Start of Selected extract
# need help with 580ck



## skulligan (Feb 2, 2012)

hi everybody. im new to this forum, and to tractors in general. have been looking for a few months, wanted to get a small tractor with loader to both clear my driveway and let me teach myself about hydraulics and the general workings of tractors and implements. after months of searching, i saw what i think was a fantastic deal. (2500 for a very smooth running 1969 case 580ck) got so blinded by the deal that i forgot about the fact that i know enough about engines, but absolutely nothing about hydraulics. and this thing is gonna be way too big to be a self teaching project. so i need some help, even though some of it is going to be really embarasing to even ask for.

everything works great, loader and backhoe will both lift tractor easily, but the rams leak like crazy. (looks like a water gun sometimes) my thought is to try and run through the winter just using the loader to clear snow, then really get in to it and try to fix it up a bit this spring. in the meantime, can i just keep refilling hydraulic fluid to avoid running dry, or will the leaks have long term negative effects? and if i can just keep refilling, how bad is hydraulic fluid as far as soaking into the ground for pets and plants? is there some kind of envirinmentally friendly fluid? (and heres where it gets embarassing) and where exactly do i fill the fluid. the first, and only, thought i had is the about 8 inch tall cylinder with large hex nut pattern on top that kind of looks like spin on oil filter only longer and thinner. its right next to valve control panel, but it doesnt really look like it feeds a reservoir. is there one, or is all the fluid just contained in the lines? (told you im new to all this.) finally, can i run a gasket reconditioning type fluid through the system or will that bind up with the hydraulic fluid? or is there a special hydraulic fluid with that kind of addative for older machines? (i dont even know if dried out gaskets would have anything to do with the leaks, not sure how the rams and cylinders would be packed and sealed) anyway, thanks for the time, any suggestions would be greatly appreciated.
End of Selected extract
Start of Input for this task
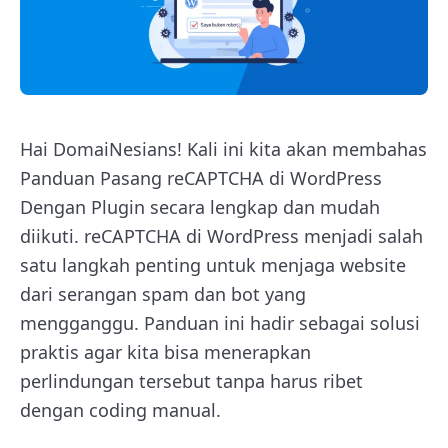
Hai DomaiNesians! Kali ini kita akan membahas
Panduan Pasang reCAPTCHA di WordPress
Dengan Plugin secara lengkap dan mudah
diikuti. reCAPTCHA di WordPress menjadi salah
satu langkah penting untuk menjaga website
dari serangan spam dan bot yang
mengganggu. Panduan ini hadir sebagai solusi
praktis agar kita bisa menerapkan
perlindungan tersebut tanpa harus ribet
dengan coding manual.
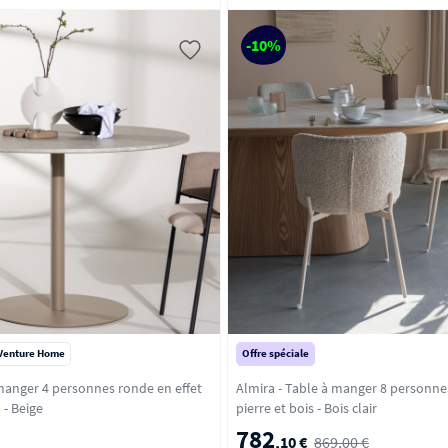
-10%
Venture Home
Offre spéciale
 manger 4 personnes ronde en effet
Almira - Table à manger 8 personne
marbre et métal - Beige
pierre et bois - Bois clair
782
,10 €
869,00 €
End of Input for this task
:: Exercises ::
a – Write out the records, everything from their start down through the line containing "dari serangan spam dan bot yang", and leave the pictures out.
b – Carry the forum thread about the leaking 580ck tractor further, continuing from where it stops.

:: Results for each task ::
a –
Hai DomaiNesians! Kali ini kita akan membahas
Panduan Pasang reCAPTCHA di WordPress
Dengan Plugin secara lengkap dan mudah
diikuti. reCAPTCHA di WordPress menjadi salah
satu langkah penting untuk menjaga website
dari serangan spam dan bot yang

b –
thanks
chris


----------



## dwloop (Jul 19, 2011)

skulligan,
Here is a great page on repacking the cylinders. For the 580 I suggest you obtain a 3/4" drive socket set and an OTC #1266 gland wrench to get those glands off. You can do this.

http://randygodwin.hubpages.com/hub/Hydraulic-System-Repairs-How-to-Rebuild-or-Repair-Hydraulic-Cylinders

Hydraulic oil is expensive, that will be the biggest motivator. A puddle everywhere you work it is a problem and will cost you plenty. Keep it full of oil or be prepared to replace a very expensive pump...

EDIT: One more needed item, a service manual is invaluable. You can get them on ebay.

HTH,
Dave


----------



## farmallpat (Feb 5, 2012)

Hello Friend
You ot a very easy unit to work on. 188 case engines are as easy as they get. FIX THE LEAK ASAP. unless you like paying the arabs for oil. I have a full set of manuals for your tractor. I can send info if you need any.
I also have the seals for cyl in my shop . If the shaft is bent, (I BET IT IS) seals will do you no good. .Take to a shop and have them put it in a press. any engine rebuild shop will have the press and tools to get it back in line. If there are any nics in shaft they should be fix as well. If shaft was bent and used like that you may have to put a broze bushing to the end plate you removed to take shaft out. (LOOK AND SEE IF IT IS EGG SHAPED.) Its a easy fix in any no matter how bad it is.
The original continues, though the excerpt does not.